Describing the difficulties of adapting the procedures and decision-making rules of the United Nations, in particular the Security Council, to the emerging multipolar order of the 21st century, Dr. Köchler emphasized the need to redefine the principle of "sovereign equality" of states on the basis of mutuality and a shared responsibility for the common good of mankind. Representing the power balance of an earlier era, the Council will have to be reformed so as to be able to tackle the ever more complex challenges of collective security. This must include better representation of global regions such as Africa, Latin America and South and Southeast Asia, and the participation, on the basis of permanent membership, of new global actors from outside the Western world. The formation of regional groupings -- such as the Shanghai Cooperation Organization -- and of new structures of global cooperation -- such as BRICS (Brazil, Russia, India, South Africa) -- has underlined the importance of this adjustment, the President of the I.P.O. explained.

Referring to the growing threat of nuclear proliferation, the President of the I.P.O. said that statutory reform of the UN must be integrated into a revitalized disarmament regime. In a climate of increasing mistrust, one of the main difficulties will be how to obtain consensus among the five permanent members of the Security Council whose agreement is needed not only to the Council's coercive decisions on peace and security, but also to any amendments of the UN Charter. For the organization to remain relevant under totally different geopolitical circumstances, administrative measures of reform will not be enough.

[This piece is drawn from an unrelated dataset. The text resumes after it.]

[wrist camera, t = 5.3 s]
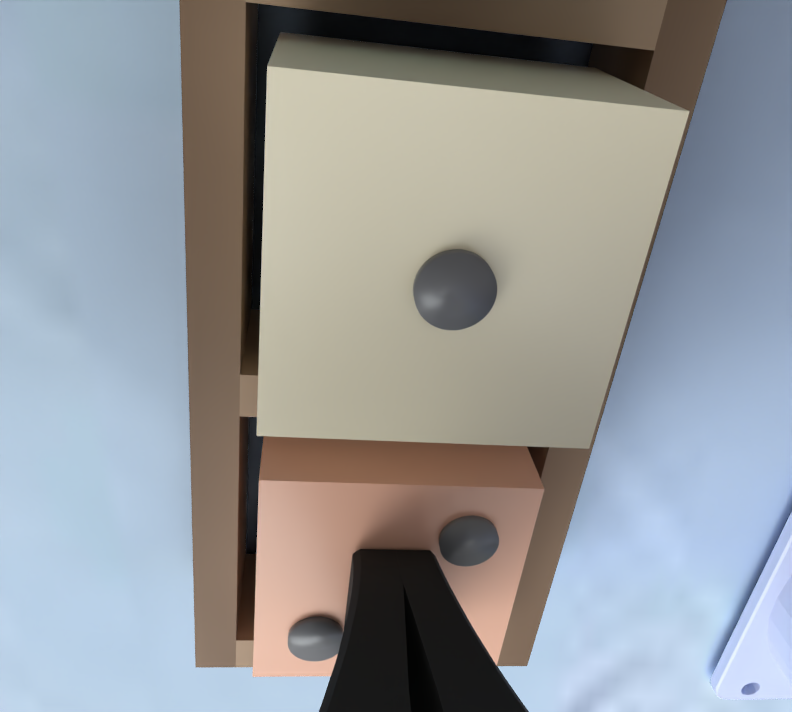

Even the creation of a "UN Parliamentary Assembly," a measure supported by an increasing number of member states and non-governmental organizations, can, if implemented, only be a first step. What is required is no less than a "reinvention" of the world organization as an inclusive and democratic community of states that is truly representative of the aspirations of all the peoples of the world, as solemnly stated in the Charter's Preamble. What has been proclaimed by the organization's founders in the middle of the 20th century must stand the test of time under a profoundly changed balance of power, Dr. Köchler concluded.

The World Festival of Youth and Students in Sochi is attended by over 20,000 delegates from 150 countries and will conclude on 22 October.